Limitations & Future Work

  • Currently only evaluates text-conditioned settings; has not extended to multi-modal inputs like images or point clouds.
  • Supports single-part modeling only; does not involve assembly-level constraints (mating constraints, hierarchical dependencies).
  • Complex models (≥4 non-sketch steps) occasionally show local positioning deviations.
  • Pointers rely on cosine matching of B-Rep geometric features; ability to distinguish similar faces/edges in highly symmetric models needs verification.
  • B-Rep Generation: ComplexGen, CMT, etc., directly generate B-Rep hierarchical structures, but topological relationships are complex and difficult to model.
  • CSG Representation: Combines primitives via Boolean operations but struggles to represent surfaces (like fillets), and CSG representation is non-unique.
  • Command Sequence: DeepCAD → SkexGen → Text2CAD → CAD-MLLM → CADFusion, gradually introducing more modalities and operations, but none support entity selection.
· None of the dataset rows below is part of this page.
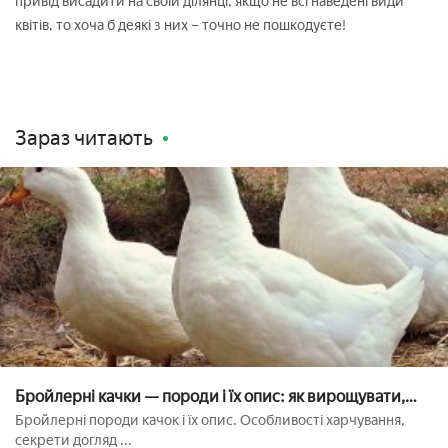
привід висадити на своїй ділянці, якщо не всі наведені види
квітів, то хоча б деякі з них – точно не пошкодуєте!
Зараз читають
Бройлерні качки — породи і їх опис: як вирощувати,
утримувати і годувати домашню птицю
Бройлерні породи качок і їх опис. Особливості харчування,
секрети догляд ...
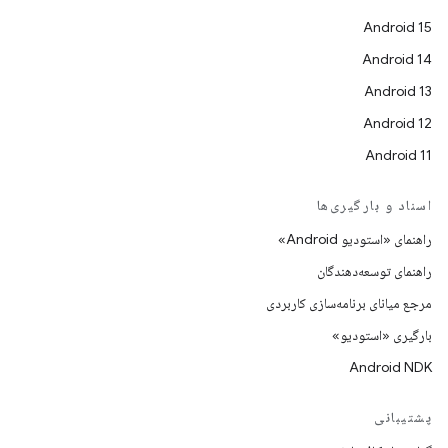
Android 15
Android 14
Android 13
Android 12
Android 11
اسناد و بارگیری‌ها
راهنمای «استودیو Android»
راهنمای توسعه‌دهندگان
مرجع میانای برنامه‌سازی کاربردی
بارگیری «استودیو»
Android NDK
پشتیبانی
Fan et al. attempted face-label-based selection, but edges derived from face intersections were ambiguous.
  • Code Representation: CADmium (JSON), CadQuery/FreeCAD API solutions are flexible but suffer from long tokens and slow inference.

Rating

  • Novelty: ⭐⭐⭐⭐⭐ — Introducing the Pointer mechanism to CAD sequence generation is a key innovation, enabling entity referencing for the first time.
  • Experimental Thoroughness: ⭐⭐⭐⭐ — Comprehensive dataset comparison + General LLMs + GNN ablation + Qualitative analysis, but lacks multi-modal input experiments.
  • Writing Quality: ⭐⭐⭐⭐ — Clear structure, rich illustrations, and well-explained motivation.
  • Value: ⭐⭐⭐⭐⭐ — Solved the core pain point of command sequence methods; the 0.5B model's superiority over the 7B model is highly practical.